INFORMATION SHOWN »
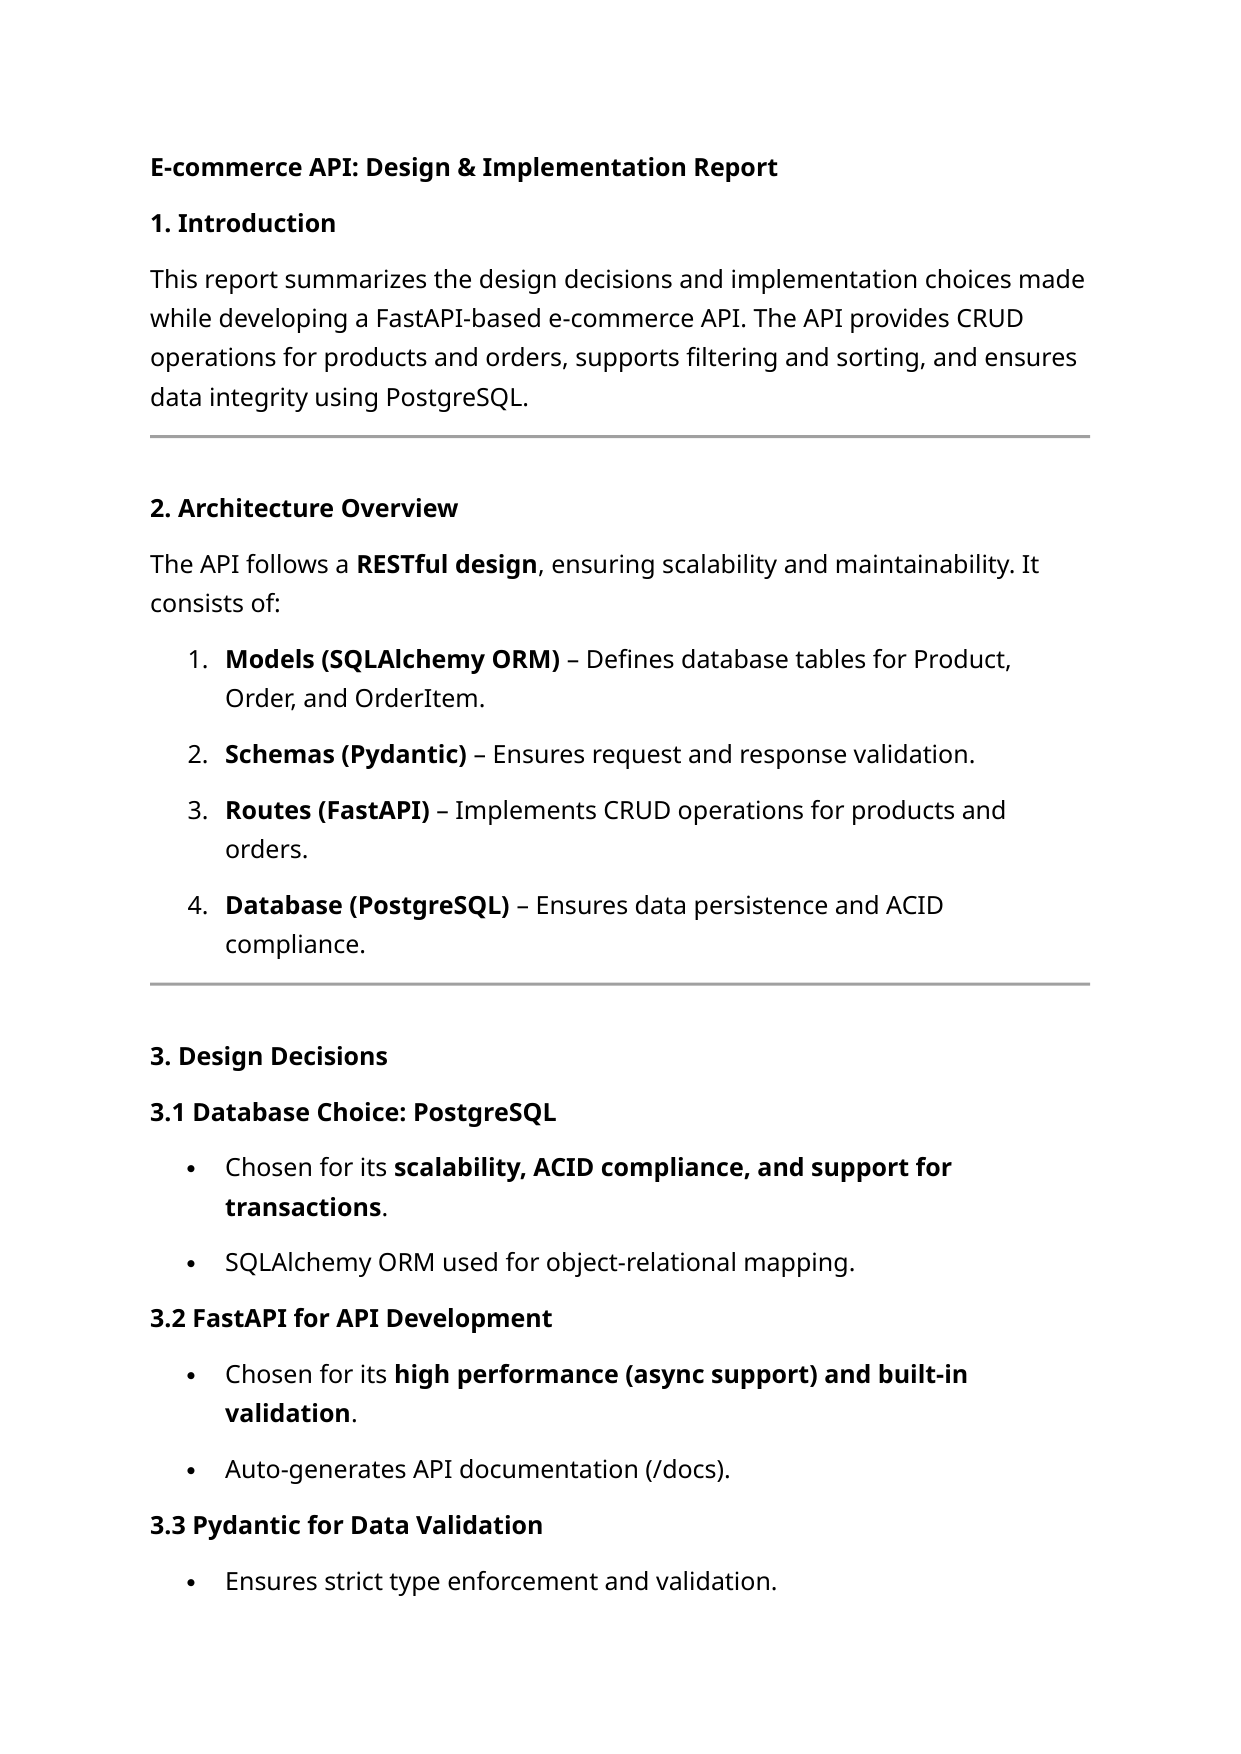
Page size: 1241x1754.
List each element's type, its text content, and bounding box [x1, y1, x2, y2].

text 1. Introduction [150, 206, 1090, 240]
text This report summarizes the design decisions and implementation choices made while developing a FastAPI-based e-commerce API. The API provides CRUD operations for products and orders, supports filtering and sorting, and ensures data integrity using PostgreSQL. [150, 262, 1090, 413]
text 2. Architecture Overview [150, 491, 1090, 525]
text 3.2 FastAPI for API Development [150, 1301, 1090, 1335]
text The API follows a RESTful design, ensuring scalability and maintainability. It consists of: [150, 547, 1090, 620]
list Auto-generates API documentation (/docs). [187, 1452, 1090, 1486]
text 3. Design Decisions [150, 1038, 1090, 1072]
text E-commerce API: Design & Implementation Report [150, 150, 1090, 184]
text 3.3 Pydantic for Data Validation [150, 1507, 1090, 1542]
list Database (PostgreSQL) – Ensures data persistence and ACID compliance. [187, 887, 1090, 961]
list Chosen for its scalability, ACID compliance, and support for transactions. [187, 1150, 1090, 1223]
list Schemas (Pydantic) – Ensures request and response validation. [187, 737, 1090, 771]
list Ensures strict type enforcement and validation. [187, 1563, 1090, 1597]
list Routes (FastAPI) – Implements CRUD operations for products and orders. [187, 792, 1090, 866]
list SQLAlchemy ORM used for object-relational mapping. [187, 1245, 1090, 1279]
list Models (SQLAlchemy ORM) – Defines database tables for Product, Order, and OrderItem. [187, 642, 1090, 715]
list Chosen for its high performance (async support) and built-in validation. [187, 1357, 1090, 1430]
text 3.1 Database Choice: PostgreSQL [150, 1094, 1090, 1128]
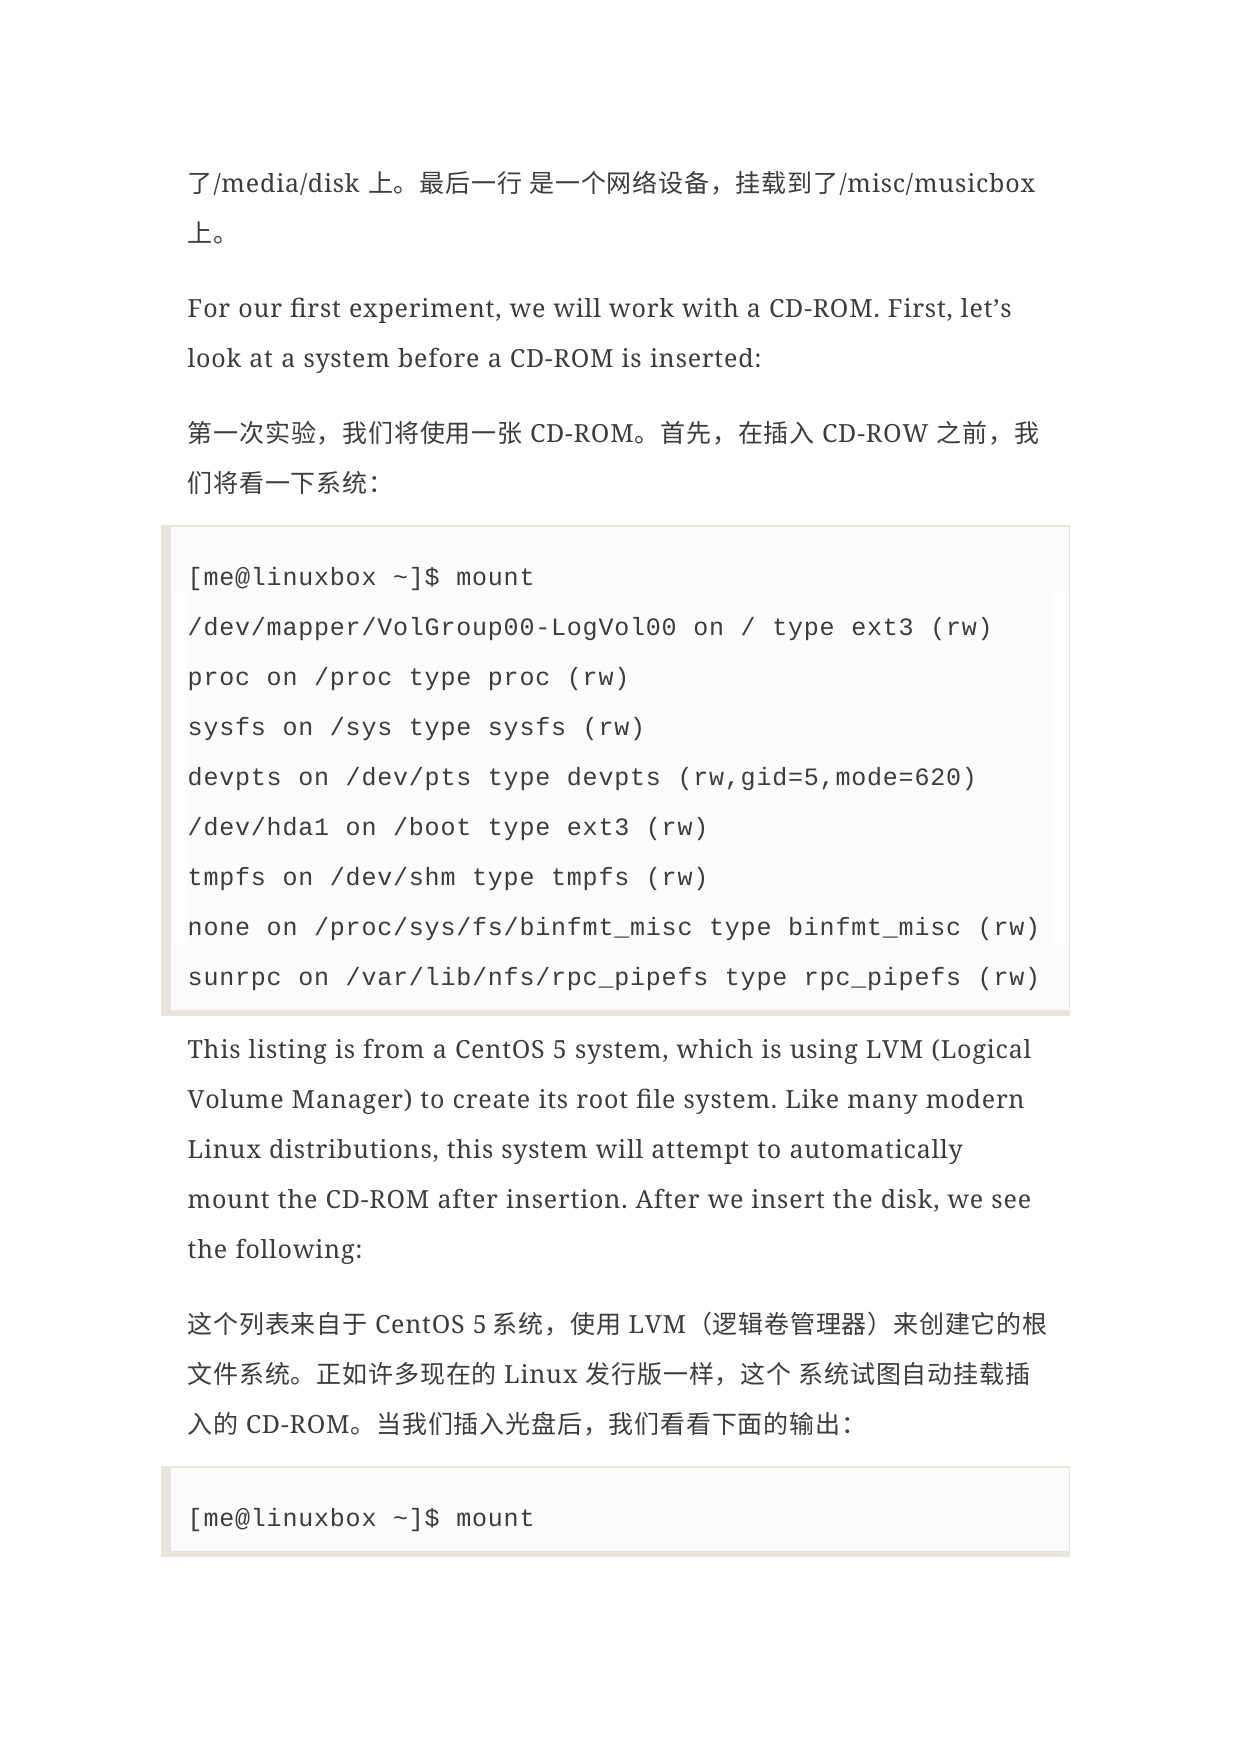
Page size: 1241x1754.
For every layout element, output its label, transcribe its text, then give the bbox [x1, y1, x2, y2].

text sysfs on /sys type sysfs (rw) [187, 693, 1053, 743]
text This listing is from a CentOS 5 system, which is using LVM (Logical Volume Manager) to create its root file system. Like many modern Linux distributions, this system will attempt to automatically mount the CD-ROM after insertion. After we insert the disk, we see the following: [187, 1016, 1053, 1266]
text none on /proc/sys/fs/binfmt_misc type binfmt_misc (rw) [187, 893, 1053, 925]
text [187, 150, 1053, 250]
text sunrpc on /var/lib/nfs/rpc_pipefs type rpc_pipefs (rw) [171, 925, 1069, 1010]
text 第一次实验，我们将使用一张 CD-ROM。首先，在插入 CD-ROW 之前，我们将看一下系统： [187, 400, 1053, 500]
text tmpfs on /dev/shm type tmpfs (rw) [187, 843, 1053, 893]
text /dev/hda1 on /boot type ext3 (rw) [187, 793, 1053, 843]
text devpts on /dev/pts type devpts (rw,gid=5,mode=620) [187, 743, 1053, 793]
text proc on /proc type proc (rw) [187, 643, 1053, 693]
text [me@linuxbox ~]$ mount [171, 527, 1069, 593]
text 这个列表来自于 CentOS 5系统，使用 LVM（逻辑卷管理器）来创建它的根文件系统。正如许多现在的 Linux 发行版一样，这个 系统试图自动挂载插入的 CD-ROM。当我们插入光盘后，我们看看下面的输出： [187, 1291, 1053, 1441]
text For our first experiment, we will work with a CD-ROM. First, let’s look at a system before a CD-ROM is inserted: [187, 275, 1053, 375]
text /dev/mapper/VolGroup00-LogVol00 on / type ext3 (rw) [187, 593, 1053, 643]
text [me@linuxbox ~]$ mount [171, 1468, 1069, 1551]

ASSIGNMENT »
Give back all of the entries above exactly, with the pictures excluded.

RESPONSE BOX »
Page size: 1241x1754.
List each element's type, its text content, and bounding box [x1, y1, x2, y2].

text 1. Introduction [150, 206, 1090, 240]
text This report summarizes the design decisions and implementation choices made while developing a FastAPI-based e-commerce API. The API provides CRUD operations for products and orders, supports filtering and sorting, and ensures data integrity using PostgreSQL. [150, 262, 1090, 413]
text 2. Architecture Overview [150, 491, 1090, 525]
text 3.2 FastAPI for API Development [150, 1301, 1090, 1335]
text The API follows a RESTful design, ensuring scalability and maintainability. It consists of: [150, 547, 1090, 620]
list Auto-generates API documentation (/docs). [187, 1452, 1090, 1486]
text 3. Design Decisions [150, 1038, 1090, 1072]
text E-commerce API: Design & Implementation Report [150, 150, 1090, 184]
text 3.3 Pydantic for Data Validation [150, 1507, 1090, 1542]
list Database (PostgreSQL) – Ensures data persistence and ACID compliance. [187, 887, 1090, 961]
list Chosen for its scalability, ACID compliance, and support for transactions. [187, 1150, 1090, 1223]
list Schemas (Pydantic) – Ensures request and response validation. [187, 737, 1090, 771]
list Ensures strict type enforcement and validation. [187, 1563, 1090, 1597]
list Routes (FastAPI) – Implements CRUD operations for products and orders. [187, 792, 1090, 866]
list SQLAlchemy ORM used for object-relational mapping. [187, 1245, 1090, 1279]
list Models (SQLAlchemy ORM) – Defines database tables for Product, Order, and OrderItem. [187, 642, 1090, 715]
list Chosen for its high performance (async support) and built-in validation. [187, 1357, 1090, 1430]
text 3.1 Database Choice: PostgreSQL [150, 1094, 1090, 1128]
Page size: 1241x1754.
For every layout element, output its label, transcribe its text, then give the bbox [x1, y1, x2, y2].

text sysfs on /sys type sysfs (rw) [187, 693, 1053, 743]
text This listing is from a CentOS 5 system, which is using LVM (Logical Volume Manager) to create its root file system. Like many modern Linux distributions, this system will attempt to automatically mount the CD-ROM after insertion. After we insert the disk, we see the following: [187, 1016, 1053, 1266]
text none on /proc/sys/fs/binfmt_misc type binfmt_misc (rw) [187, 893, 1053, 925]
text [187, 150, 1053, 250]
text sunrpc on /var/lib/nfs/rpc_pipefs type rpc_pipefs (rw) [171, 925, 1069, 1010]
text 第一次实验，我们将使用一张 CD-ROM。首先，在插入 CD-ROW 之前，我们将看一下系统： [187, 400, 1053, 500]
text tmpfs on /dev/shm type tmpfs (rw) [187, 843, 1053, 893]
text /dev/hda1 on /boot type ext3 (rw) [187, 793, 1053, 843]
text devpts on /dev/pts type devpts (rw,gid=5,mode=620) [187, 743, 1053, 793]
text proc on /proc type proc (rw) [187, 643, 1053, 693]
text [me@linuxbox ~]$ mount [171, 527, 1069, 593]
text 这个列表来自于 CentOS 5系统，使用 LVM（逻辑卷管理器）来创建它的根文件系统。正如许多现在的 Linux 发行版一样，这个 系统试图自动挂载插入的 CD-ROM。当我们插入光盘后，我们看看下面的输出： [187, 1291, 1053, 1441]
text For our first experiment, we will work with a CD-ROM. First, let’s look at a system before a CD-ROM is inserted: [187, 275, 1053, 375]
text /dev/mapper/VolGroup00-LogVol00 on / type ext3 (rw) [187, 593, 1053, 643]
text [me@linuxbox ~]$ mount [171, 1468, 1069, 1551]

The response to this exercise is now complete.